Born Erdelyi Tamas in Budapest in 1949, Ramone emigrated to America in 1957. He grew up in Forest Hills, Queens, where he began playing music with John Cummings (a.k.a. Johnny Ramone) while he was in high school. The two formed a garage band called the Tangerine Puppets before Tommy moved on to study recording engineering, finding work at the famed Record Plant studios.
In 1974, Erdelyi and Cummings joined together with two fellow Forest Hills compatriots, singer Jeffrey Hyman (Joey) and bassist Douglas Colvin (Dee Dee), and began playing simple, rapid-fire punk under a common surname. The band found a home and an audience at New York’s CBGB and released their debut album, Ramones, in 1976. “Our music is an answer to the early Seventies when artsy people with big egos would do vocal harmonies and play long guitar, solos and get called geniuses,” Tommy, who was the main writer on many of the band’s early hits, told Rolling Stone in a feature on the Ramones that year. “That was bullshit. We play rock & roll. We don’t do solos. Our only harmonics are in the overtones from the guitar chords.”
Tommy began his career in the Ramones as the band’s manager, but soon took on drumming duty so Joey could concentrate on vocals. He played on the Ramones’ first three studio albums, Ramones and 1977’s Leave Home and Rocket to Russia, as well as the band’s 1979 live record, It’s Alive.

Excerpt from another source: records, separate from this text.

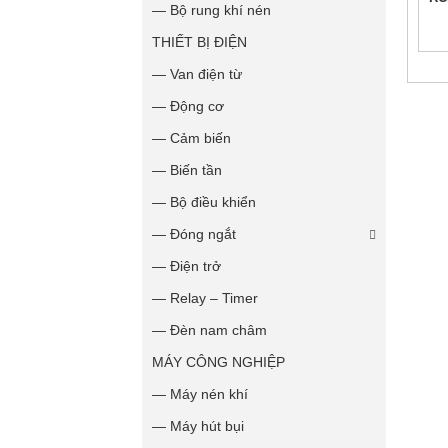
— Bộ rung khí nén
THIẾT BỊ ĐIỆN
— Van điện từ
— Động cơ
— Cảm biến
— Biến tần
— Bộ điều khiển
— Đóng ngắt
— Điện trở
— Relay – Timer
— Đèn nam châm
MÁY CÔNG NGHIỆP
— Máy nén khí
— Máy hút bụi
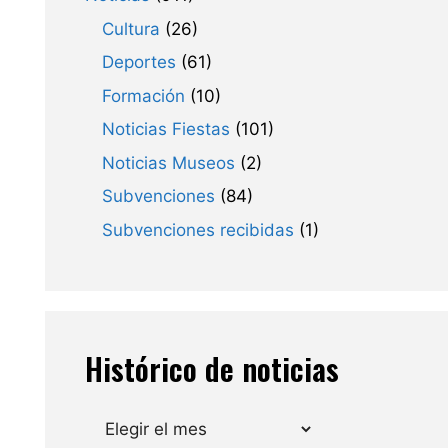
Cultura
(26)
Deportes
(61)
Formación
(10)
Noticias Fiestas
(101)
Noticias Museos
(2)
Subvenciones
(84)
Subvenciones recibidas
(1)
Histórico de noticias
Archivos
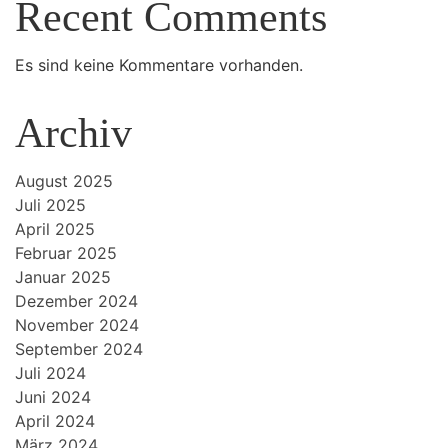
Recent Comments
Es sind keine Kommentare vorhanden.
Archiv
August 2025
Juli 2025
April 2025
Februar 2025
Januar 2025
Dezember 2024
November 2024
September 2024
Juli 2024
Juni 2024
April 2024
März 2024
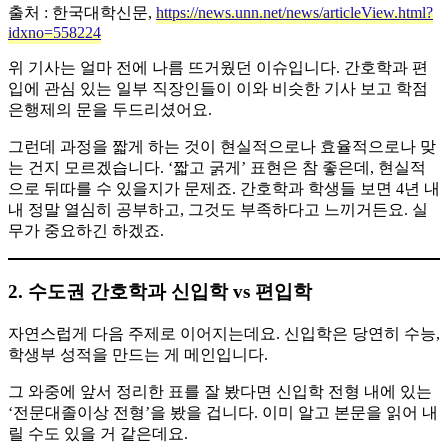
출처 : 한국대학신문,
https://news.unn.net/news/articleView.html?
idxno=558224
위 기사는 얼마 전에 나름 뜨거웠던 이슈입니다. 간호학과 편
입에 관심 있는 일부 직장인들이 이와 비슷한 기사 보고 학점
은행제의 문을 두드리셨어요.
​그런데 과정을 짧게 하는 것이 현실적으로나 효율적으로나 맞
는 건지 모르겠습니다. ‘짧고 굵게’ 표현은 참 좋은데, 현실적
으로 뒤따를 수 있을지가 문제죠. 간호학과 학생들 보면 4년 내
내 정말 열심히 공부하고, 그것도 부족하다고 느끼거든요. 실
무가 중요하긴 하겠죠.
2. 수도권 간호학과 신입학 vs 편입학
자연스럽게 다음 주제로 이어지는데요. 신입학은 당연히 수능,
학생부 성적을 만드는 게 메인입니다.
​그 와중에 앞서 정리한 표를 잘 봤다면 신입학 전형 내에 있는
‘전문대졸이상 전형’을 봤을 겁니다. 이미 알고 본문을 읽어 내
릴 수도 있을 거 같은데요.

Tommy left the Ramones in 1978 to concentrate on studio work. He had co-produced four albums for the band and would go on to co-produce their 1984 record Too Tough To Die. The following year, he produced the Replacements’ major label debut album, Tim, and went on to work with L.A. punks Redd Kross. More recently, he formed the bluegrass and country band Uncle Monk with his longtime partner Claudia Tienan.
The Ramones officially disbanded in 1996 after releasing 21 studio, live and compilation albums. In 2001, Joey Ramone announced that he had been diagnosed with lymphoma and died later that year. Dee Dee followed him the following year with a drug overdose and Johnny Ramone died in 2004 of prostate cancer.

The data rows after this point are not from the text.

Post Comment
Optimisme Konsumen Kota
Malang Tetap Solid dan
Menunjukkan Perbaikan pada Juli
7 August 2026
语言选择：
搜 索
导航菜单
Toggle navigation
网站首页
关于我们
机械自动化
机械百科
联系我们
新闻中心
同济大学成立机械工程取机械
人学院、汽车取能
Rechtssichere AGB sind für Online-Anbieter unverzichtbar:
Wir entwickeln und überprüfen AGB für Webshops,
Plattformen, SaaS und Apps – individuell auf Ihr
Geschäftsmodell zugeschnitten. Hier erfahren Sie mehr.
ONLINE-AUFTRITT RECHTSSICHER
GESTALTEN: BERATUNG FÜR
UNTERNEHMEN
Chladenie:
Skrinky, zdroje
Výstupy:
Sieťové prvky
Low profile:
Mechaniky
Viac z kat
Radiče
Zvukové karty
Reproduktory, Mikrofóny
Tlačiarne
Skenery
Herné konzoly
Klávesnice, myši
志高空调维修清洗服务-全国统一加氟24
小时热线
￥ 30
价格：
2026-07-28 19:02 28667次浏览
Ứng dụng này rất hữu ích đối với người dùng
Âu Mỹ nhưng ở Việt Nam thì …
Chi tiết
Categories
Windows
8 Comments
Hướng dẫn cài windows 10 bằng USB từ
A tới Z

“After Joey’s passing [in 2001], everything became just a shock,” Tommy Ramone told Rolling Stone in 2009. “Dee Dee’s [in 2002] was totally unexpected. After that, I was numb. Johnny, once he started getting really sick, we started to anticipate it. [Johnny died in 2004.] It was a long mourning, really. I compartmentalized the whole situation.”
In March of 2002, in the midst of those tumultuous times, the Ramones were inducted into the Rock and Roll Hall of Fame.

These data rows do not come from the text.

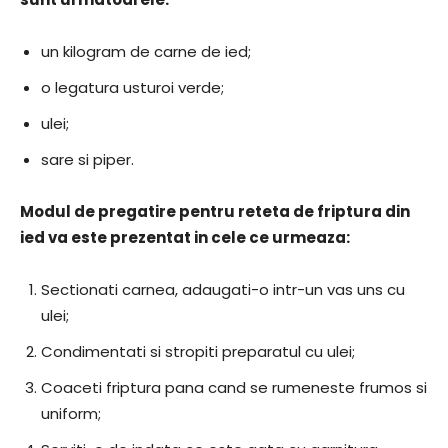
un kilogram de carne de ied;
o legatura usturoi verde;
ulei;
sare si piper.
Modul de pregatire pentru reteta de friptura din
ied va este prezentat in cele ce urmeaza:
Sectionati carnea, adaugati-o intr-un vas uns cu
ulei;
Condimentati si stropiti preparatul cu ulei;
Coaceti friptura pana cand se rumeneste frumos si
uniform;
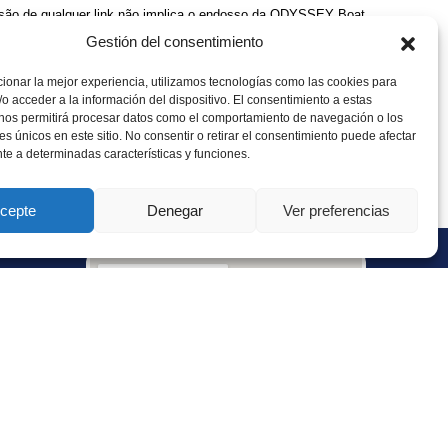
lusão de qualquer link não implica o endosso da ODYSSEY Boat
Gestión del consentimiento
ionar la mejor experiencia, utilizamos tecnologías como las cookies para
o acceder a la información del dispositivo. El consentimiento a estas
te, está a concordar em ficar vinculado à versão então em vigor
 nos permitirá procesar datos como el comportamiento de navegación o los
res únicos en este sitio. No consentir o retirar el consentimiento puede afectar
e a determinadas características y funciones.
jurisdição exclusiva dos tribunais nesse estado ou local
.
cepte
Denegar
Ver preferencias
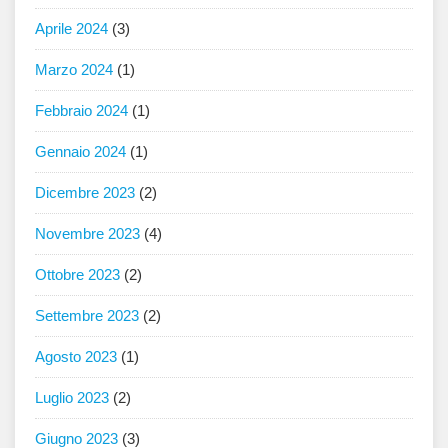
Aprile 2024
(3)
Marzo 2024
(1)
Febbraio 2024
(1)
Gennaio 2024
(1)
Dicembre 2023
(2)
Novembre 2023
(4)
Ottobre 2023
(2)
Settembre 2023
(2)
Agosto 2023
(1)
Luglio 2023
(2)
Giugno 2023
(3)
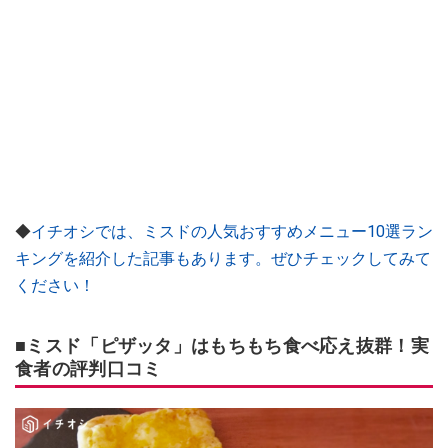
◆
イチオシでは、ミスドの人気おすすめメニュー10選ラン
キングを紹介した記事もあります。ぜひチェックしてみて
ください！
■ミスド「ピザッタ」はもちもち食べ応え抜群！実
食者の評判口コミ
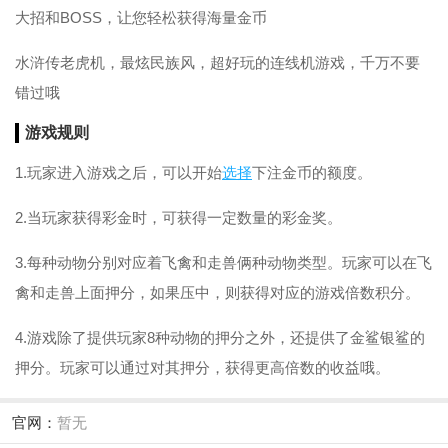
大招和BOSS，让您轻松获得海量金币
水浒传老虎机，最炫民族风，超好玩的连线机游戏，千万不要
错过哦
游戏规则
1.玩家进入游戏之后，可以开始
选择
下注金币的额度。
2.当玩家获得彩金时，可获得一定数量的彩金奖。
3.每种动物分别对应着飞禽和走兽俩种动物类型。玩家可以在飞
禽和走兽上面押分，如果压中，则获得对应的游戏倍数积分。
4.游戏除了提供玩家8种动物的押分之外，还提供了金鲨银鲨的
押分。玩家可以通过对其押分，获得更高倍数的收益哦。
官网：
暂无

“When we were inducted in the Rock & Roll Hall of Fame, it meant a lot to us,” Ramone told Rolling Stone. “As contradictory as it may sound for a punk group to be getting an award like that, it mattered a lot to us because we knew we were good for the past 25 years or whatever. But it was hard to tell because we never got that much promotion and the records weren’t getting in the stores. We were kinda confused about how good we actually were. We thought we were good, but we could have been deluded. But the fact that we were inducted on the first ballot seemed to say, ‘Oh, wow, it was real. We were as good as we thought we were.’ It meant a lot to us. ‘Wow, all that was worth it. We weren’t kidding ourselves.’ It meant something in that way.”